**** DATA TO EXAMINE ****
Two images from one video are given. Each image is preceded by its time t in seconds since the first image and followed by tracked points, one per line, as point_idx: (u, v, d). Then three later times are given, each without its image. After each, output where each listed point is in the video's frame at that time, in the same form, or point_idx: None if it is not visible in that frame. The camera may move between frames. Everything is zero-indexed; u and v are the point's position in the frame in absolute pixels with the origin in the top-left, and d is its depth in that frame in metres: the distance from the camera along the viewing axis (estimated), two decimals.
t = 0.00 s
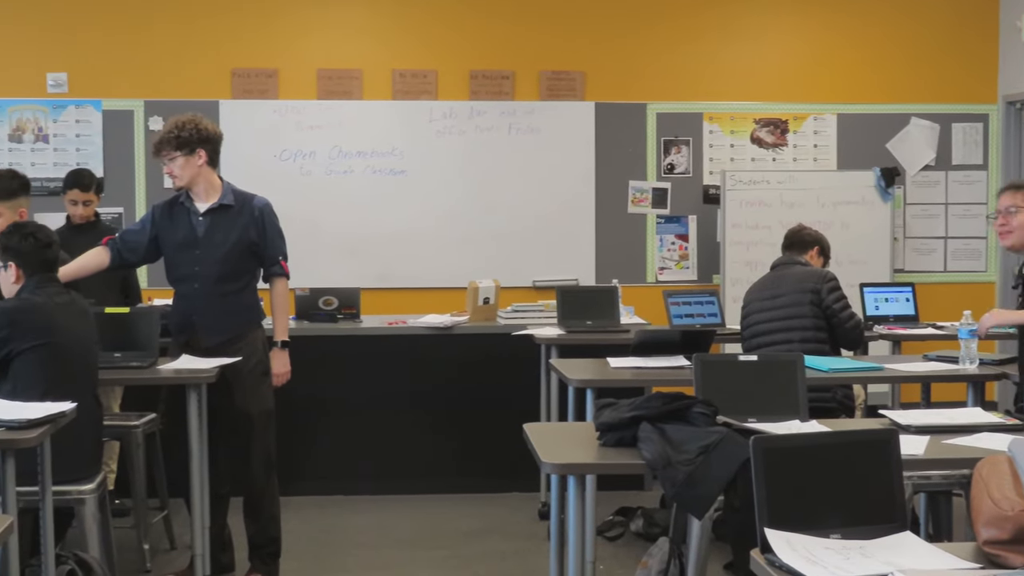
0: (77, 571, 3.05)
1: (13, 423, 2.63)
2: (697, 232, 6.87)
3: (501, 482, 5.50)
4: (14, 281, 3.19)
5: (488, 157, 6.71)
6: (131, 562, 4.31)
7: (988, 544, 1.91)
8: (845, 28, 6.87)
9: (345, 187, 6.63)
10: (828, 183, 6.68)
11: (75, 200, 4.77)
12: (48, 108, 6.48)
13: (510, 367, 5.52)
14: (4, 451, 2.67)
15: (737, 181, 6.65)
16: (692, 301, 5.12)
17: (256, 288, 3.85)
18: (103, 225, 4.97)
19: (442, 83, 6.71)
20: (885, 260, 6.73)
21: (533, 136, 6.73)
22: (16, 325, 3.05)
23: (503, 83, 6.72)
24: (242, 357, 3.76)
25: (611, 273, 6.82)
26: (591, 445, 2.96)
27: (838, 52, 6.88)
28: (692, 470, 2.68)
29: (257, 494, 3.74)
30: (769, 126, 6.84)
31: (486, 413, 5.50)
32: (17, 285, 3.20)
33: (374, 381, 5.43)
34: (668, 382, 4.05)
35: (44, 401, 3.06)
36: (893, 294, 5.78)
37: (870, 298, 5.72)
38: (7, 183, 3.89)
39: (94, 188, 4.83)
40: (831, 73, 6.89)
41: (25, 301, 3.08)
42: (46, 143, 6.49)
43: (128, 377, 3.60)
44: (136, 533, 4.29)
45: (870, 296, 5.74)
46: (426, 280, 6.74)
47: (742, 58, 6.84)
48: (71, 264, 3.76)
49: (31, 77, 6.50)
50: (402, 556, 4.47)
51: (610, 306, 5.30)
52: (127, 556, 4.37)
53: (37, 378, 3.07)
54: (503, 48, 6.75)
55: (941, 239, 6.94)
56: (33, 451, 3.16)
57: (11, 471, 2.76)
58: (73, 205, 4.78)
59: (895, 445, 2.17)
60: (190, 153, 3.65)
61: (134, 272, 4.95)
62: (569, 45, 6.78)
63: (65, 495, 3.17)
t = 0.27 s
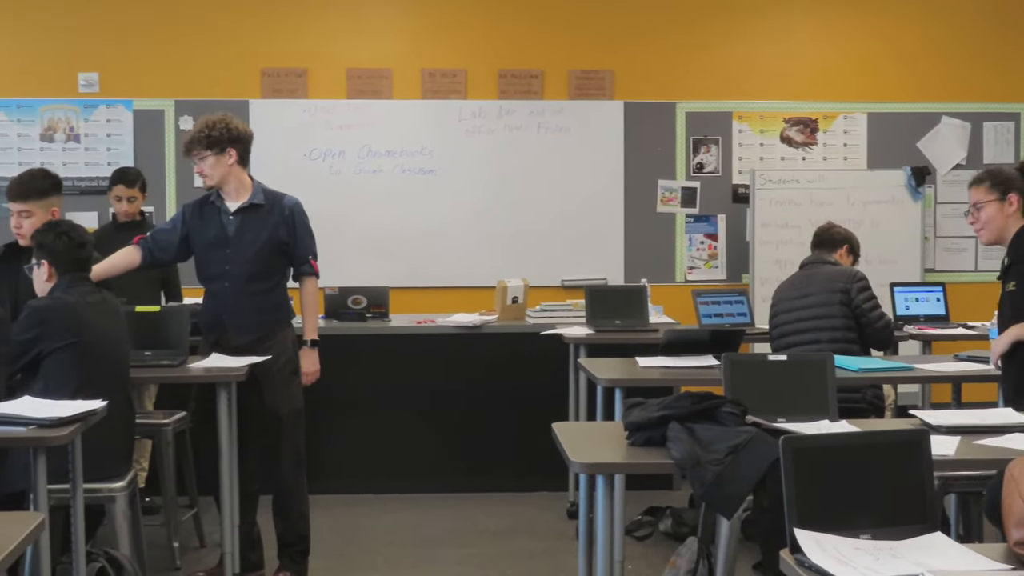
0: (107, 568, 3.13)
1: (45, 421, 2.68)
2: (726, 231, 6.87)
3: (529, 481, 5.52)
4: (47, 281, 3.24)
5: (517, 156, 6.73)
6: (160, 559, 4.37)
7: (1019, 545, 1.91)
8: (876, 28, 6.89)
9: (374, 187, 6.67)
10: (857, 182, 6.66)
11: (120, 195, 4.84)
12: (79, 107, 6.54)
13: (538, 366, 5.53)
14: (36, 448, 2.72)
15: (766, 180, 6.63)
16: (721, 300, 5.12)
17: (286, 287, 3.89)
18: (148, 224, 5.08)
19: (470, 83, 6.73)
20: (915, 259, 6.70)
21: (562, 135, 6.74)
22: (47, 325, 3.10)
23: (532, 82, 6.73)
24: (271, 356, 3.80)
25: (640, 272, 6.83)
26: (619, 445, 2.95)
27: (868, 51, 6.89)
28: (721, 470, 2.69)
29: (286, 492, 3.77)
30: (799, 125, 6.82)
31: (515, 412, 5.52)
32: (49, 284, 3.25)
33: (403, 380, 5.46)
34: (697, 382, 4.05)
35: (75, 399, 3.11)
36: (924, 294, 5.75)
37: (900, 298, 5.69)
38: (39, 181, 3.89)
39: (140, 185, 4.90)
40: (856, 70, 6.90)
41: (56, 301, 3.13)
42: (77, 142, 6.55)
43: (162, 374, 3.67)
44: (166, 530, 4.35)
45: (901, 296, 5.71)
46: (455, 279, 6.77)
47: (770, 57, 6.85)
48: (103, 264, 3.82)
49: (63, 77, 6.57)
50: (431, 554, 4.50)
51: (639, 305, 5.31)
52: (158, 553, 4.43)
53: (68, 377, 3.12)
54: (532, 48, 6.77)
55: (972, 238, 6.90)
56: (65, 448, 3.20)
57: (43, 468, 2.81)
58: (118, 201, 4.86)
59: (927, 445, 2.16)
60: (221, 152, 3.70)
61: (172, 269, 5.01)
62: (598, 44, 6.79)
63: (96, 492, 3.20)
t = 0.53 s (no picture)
0: (136, 566, 3.19)
1: (76, 419, 2.71)
2: (755, 230, 6.87)
3: (557, 479, 5.55)
4: (75, 278, 3.30)
5: (545, 156, 6.75)
6: (189, 557, 4.42)
7: None
8: (906, 27, 6.90)
9: (403, 186, 6.71)
10: (886, 182, 6.64)
11: (160, 189, 4.97)
12: (110, 108, 6.62)
13: (566, 365, 5.56)
14: (68, 446, 2.76)
15: (795, 180, 6.61)
16: (750, 300, 5.12)
17: (315, 285, 3.94)
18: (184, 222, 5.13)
19: (499, 82, 6.76)
20: (946, 259, 6.67)
21: (591, 134, 6.77)
22: (75, 325, 3.15)
23: (560, 81, 6.75)
24: (300, 355, 3.84)
25: (668, 272, 6.84)
26: (647, 444, 2.96)
27: (897, 50, 6.91)
28: (750, 470, 2.69)
29: (312, 492, 3.83)
30: (829, 125, 6.83)
31: (544, 411, 5.55)
32: (77, 282, 3.31)
33: (431, 378, 5.50)
34: (726, 382, 4.06)
35: (106, 397, 3.16)
36: (954, 294, 5.71)
37: (930, 298, 5.66)
38: (70, 181, 3.94)
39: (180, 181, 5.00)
40: (881, 67, 6.90)
41: (84, 301, 3.18)
42: (108, 142, 6.64)
43: (190, 372, 3.67)
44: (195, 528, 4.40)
45: (931, 296, 5.67)
46: (483, 278, 6.79)
47: (798, 56, 6.87)
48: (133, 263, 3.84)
49: (94, 77, 6.64)
50: (459, 553, 4.53)
51: (668, 306, 5.31)
52: (188, 551, 4.48)
53: (98, 376, 3.17)
54: (561, 48, 6.78)
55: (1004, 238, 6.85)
56: (96, 446, 3.25)
57: (75, 466, 2.86)
58: (159, 193, 4.99)
59: (957, 445, 2.16)
60: (251, 152, 3.74)
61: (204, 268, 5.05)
62: (627, 43, 6.79)
63: (127, 490, 3.24)
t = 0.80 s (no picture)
0: (170, 564, 3.23)
1: (111, 417, 2.79)
2: (787, 230, 6.84)
3: (589, 479, 5.56)
4: (104, 278, 3.36)
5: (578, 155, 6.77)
6: (223, 554, 4.47)
7: None
8: (941, 25, 6.86)
9: (435, 186, 6.75)
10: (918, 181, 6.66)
11: (194, 184, 5.04)
12: (144, 108, 6.69)
13: (598, 365, 5.57)
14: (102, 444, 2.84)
15: (828, 179, 6.67)
16: (783, 300, 5.11)
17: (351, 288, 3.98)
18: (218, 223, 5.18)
19: (531, 82, 6.77)
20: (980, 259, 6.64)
21: (624, 134, 6.77)
22: (104, 325, 3.23)
23: (593, 81, 6.76)
24: (334, 355, 3.90)
25: (701, 272, 6.84)
26: (678, 444, 2.98)
27: (932, 49, 6.88)
28: (783, 470, 2.70)
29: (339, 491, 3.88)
30: (862, 124, 6.79)
31: (574, 410, 5.57)
32: (105, 282, 3.37)
33: (464, 377, 5.53)
34: (759, 382, 4.07)
35: (137, 396, 3.22)
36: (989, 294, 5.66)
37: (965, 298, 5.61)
38: (104, 181, 4.01)
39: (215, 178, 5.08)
40: (916, 68, 6.89)
41: (112, 302, 3.25)
42: (142, 141, 6.71)
43: (222, 373, 3.70)
44: (229, 526, 4.46)
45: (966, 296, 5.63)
46: (515, 278, 6.82)
47: (831, 55, 6.84)
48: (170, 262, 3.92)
49: (128, 77, 6.71)
50: (491, 552, 4.56)
51: (700, 306, 5.31)
52: (221, 549, 4.54)
53: (130, 376, 3.23)
54: (593, 47, 6.80)
55: None
56: (131, 445, 3.31)
57: (109, 465, 2.94)
58: (192, 189, 5.06)
59: (991, 447, 2.14)
60: (287, 153, 3.79)
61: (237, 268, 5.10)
62: (660, 43, 6.80)
63: (161, 488, 3.31)
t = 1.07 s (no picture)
0: (205, 561, 3.31)
1: (146, 416, 2.85)
2: (823, 229, 6.85)
3: (623, 479, 5.58)
4: (138, 278, 3.45)
5: (612, 155, 6.79)
6: (257, 552, 4.55)
7: None
8: (978, 24, 6.84)
9: (470, 186, 6.79)
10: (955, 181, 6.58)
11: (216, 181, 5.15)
12: (180, 107, 6.76)
13: (632, 365, 5.59)
14: (139, 442, 2.89)
15: (863, 178, 6.67)
16: (818, 300, 5.11)
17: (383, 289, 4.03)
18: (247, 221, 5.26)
19: (566, 82, 6.80)
20: (1019, 259, 6.61)
21: (658, 134, 6.78)
22: (139, 324, 3.28)
23: (627, 80, 6.77)
24: (369, 354, 3.98)
25: (736, 272, 6.85)
26: (714, 444, 3.03)
27: (969, 48, 6.85)
28: (820, 470, 2.71)
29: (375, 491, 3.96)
30: (899, 122, 6.80)
31: (607, 409, 5.59)
32: (139, 282, 3.46)
33: (499, 377, 5.57)
34: (794, 383, 4.07)
35: (173, 394, 3.26)
36: None
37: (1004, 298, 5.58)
38: (141, 179, 4.11)
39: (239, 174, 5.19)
40: (955, 69, 6.86)
41: (146, 301, 3.31)
42: (178, 141, 6.78)
43: (258, 371, 3.73)
44: (263, 525, 4.51)
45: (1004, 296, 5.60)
46: (549, 278, 6.85)
47: (868, 54, 6.83)
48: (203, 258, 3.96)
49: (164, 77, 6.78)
50: (524, 552, 4.59)
51: (735, 306, 5.31)
52: (256, 547, 4.60)
53: (165, 374, 3.28)
54: (628, 47, 6.81)
55: None
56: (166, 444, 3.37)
57: (145, 462, 2.99)
58: (215, 186, 5.15)
59: None
60: (324, 153, 3.83)
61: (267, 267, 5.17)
62: (695, 42, 6.81)
63: (196, 486, 3.37)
****
* _ASSIGNMENT_:
Both the line containing "23: (503, 83, 6.72)" and the line containing "38: (7, 183, 3.89)" belong in the answer. Print them and every line above that falls between them exactly, and no others.

* _REPLY TO THE TASK_:
23: (503, 83, 6.72)
24: (242, 357, 3.76)
25: (611, 273, 6.82)
26: (591, 445, 2.96)
27: (838, 52, 6.88)
28: (692, 470, 2.68)
29: (257, 494, 3.74)
30: (769, 126, 6.84)
31: (486, 413, 5.50)
32: (17, 285, 3.20)
33: (374, 381, 5.43)
34: (668, 382, 4.05)
35: (44, 401, 3.06)
36: (893, 294, 5.78)
37: (870, 298, 5.72)
38: (7, 183, 3.89)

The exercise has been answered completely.